The problem is not with streaming services per se. Instead it is the question of what streaming services stand for in a mini-era of catalogue renaissance after years of expensively building brand values centred on new music. Fixing the curation and the programming is the (relatively) easy part. But if lockdown measures persist into the latter part of the year – which could easily happen, despite the hopes of Donald Trump and Jair Bolsanaro – then new music will be an ever-smaller part of the streaming offering. And if lockdown measures do persist for that long, then we will likely be feeling the impacts of a recession by then. MIDiA’s March Recession Impact report revealed that around a fifth of consumers would consider cancelling their music subscription if they had to cut entertainment spending. This may seem like a subtle nuance, but if by then streaming users have become accustomed to listening to old, familiar tunes then as they are faced with the difficult decision of where to cut spending, they will know that streaming is not delivering on its original new music promise. Add into the mix that being able to listen to music on the go is a crucial subscription value add, but in lockdown phone listening is losing ground to smart device listening as mobility is discouraged.
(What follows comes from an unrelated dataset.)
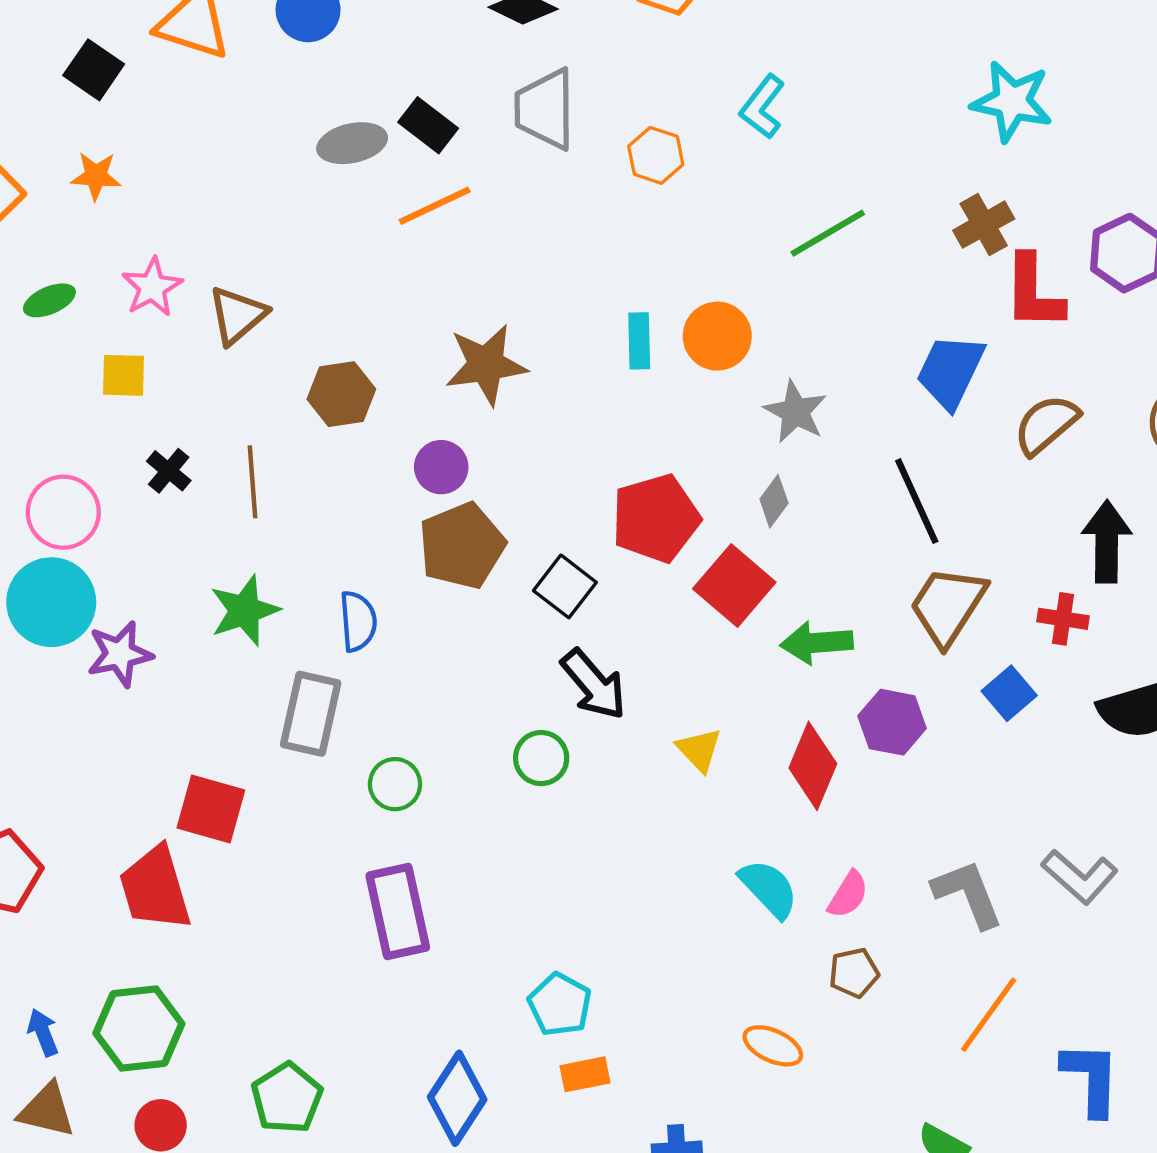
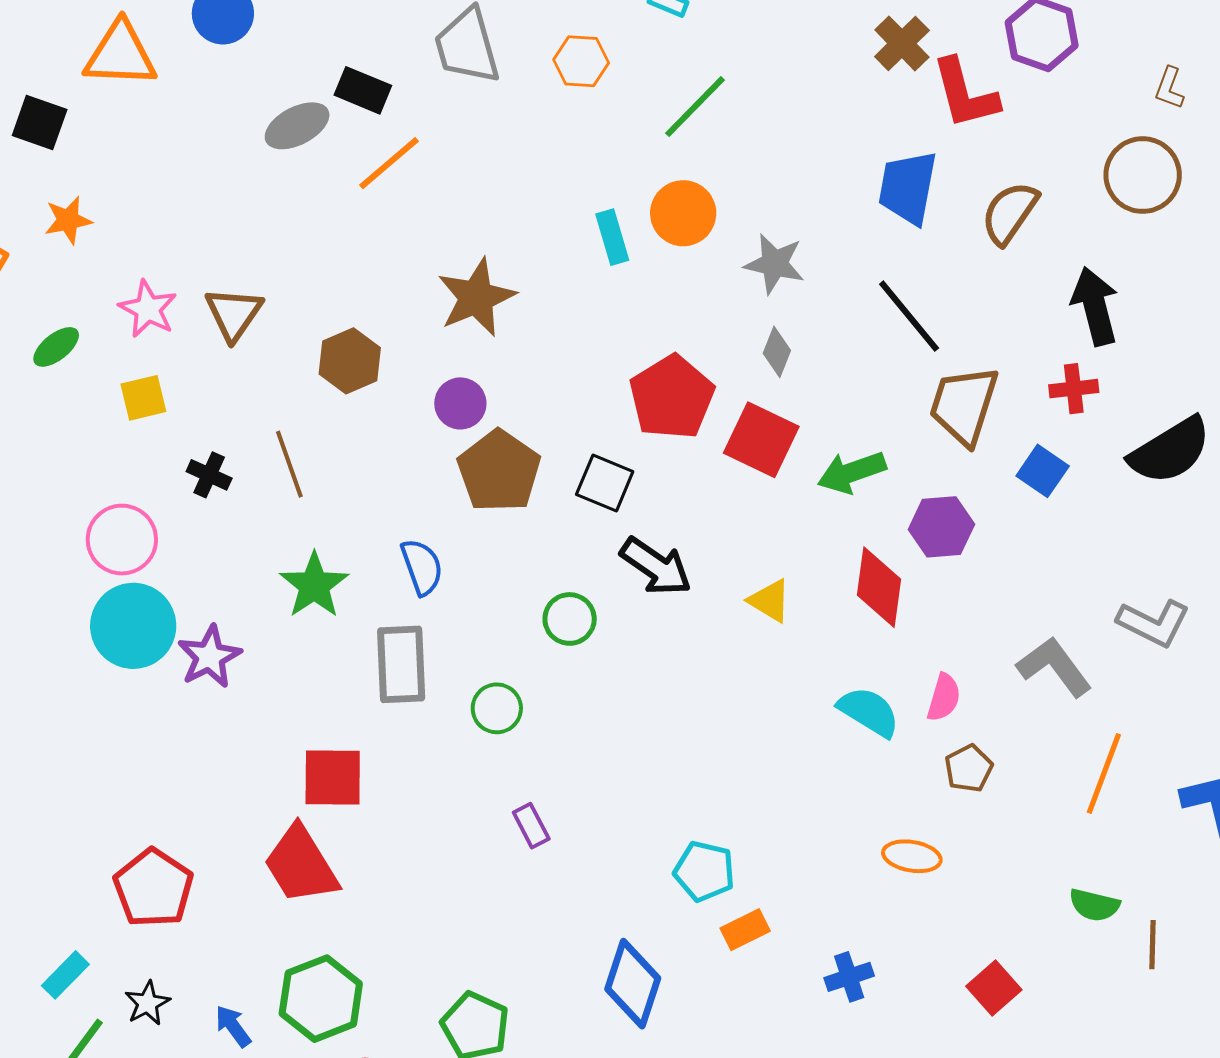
green line: (828, 233) -> (695, 107), moved
green circle: (541, 758) -> (570, 619), moved
purple rectangle: (398, 912) -> (531, 826), size x0.5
Communicating new brand values

Streaming music, and recorded music more generally, is in a really good place right now. It is bringing much-needed light into the locked-down homes of hundreds of millions. Moreover, it is actually better placed to deal with the disruption to content production than the streaming video space because listening to older music is central to music consumption, while watching reruns of old TV shows is something you do when there is nothing better to watch. So, the coming catalogue shift is not an existential challenge for streaming. Rather than a product or programming problem, it is about brand positioning and communicating core values. Nonetheless, these soft tools are crucial and unless the groundwork is laid now, a serious problem could manifest in six months or so if the economy enters a recession. Time for those marketing and branding teams to earn their crust.